Over time, you also get a consistent way to bucket and prioritize issues (via CWE mapping and severity), which makes it easier to run engineering-quality “campaigns” the same way teams already run security work: pick the important classes, work them down, and measure progress.
Limits / non-goals (tradeoffs we made)
Code Reviews is not meant to be your formatter or your style policy. If what you want is enforcing whitespace, naming, or opinionated conventions, your linter/formatter is the right tool and will stay faster and more deterministic.

It’s also not a vulnerability scanner. We intentionally exclude security vuln classes from this feature so the output stays scoped; use Corgea’s security scanning for that. Finally, remediation proposals are not meant to bypass review. They are meant to reduce the cost of fixing obvious issues. Engineers should still validate correctness, edge cases, and fit with team conventions.

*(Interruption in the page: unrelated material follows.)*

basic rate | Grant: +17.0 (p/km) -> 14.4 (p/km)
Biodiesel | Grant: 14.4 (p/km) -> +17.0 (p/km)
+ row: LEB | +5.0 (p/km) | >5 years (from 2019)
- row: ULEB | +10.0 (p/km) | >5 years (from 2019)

Who it’s for / who it’s not
It’s for developers and engineering teams who want code quality reviews that focus on substantive issues like correctness, maintainability, and performance. It’s also for AppSec and engineering leads who want consistent categorization and a workflow that looks familiar (scan → review → prioritize → fix).
Conclusion
Code quality tools usually fail in one of two ways: they’re shallow (basically a linter), or they’re noisy (lots of “maybe” comments that don’t survive review). Corgea's Code Reviews is built to sit in the middle: deeper, multi-file reasoning with a precision bar high enough that engineers can actually trust what shows up.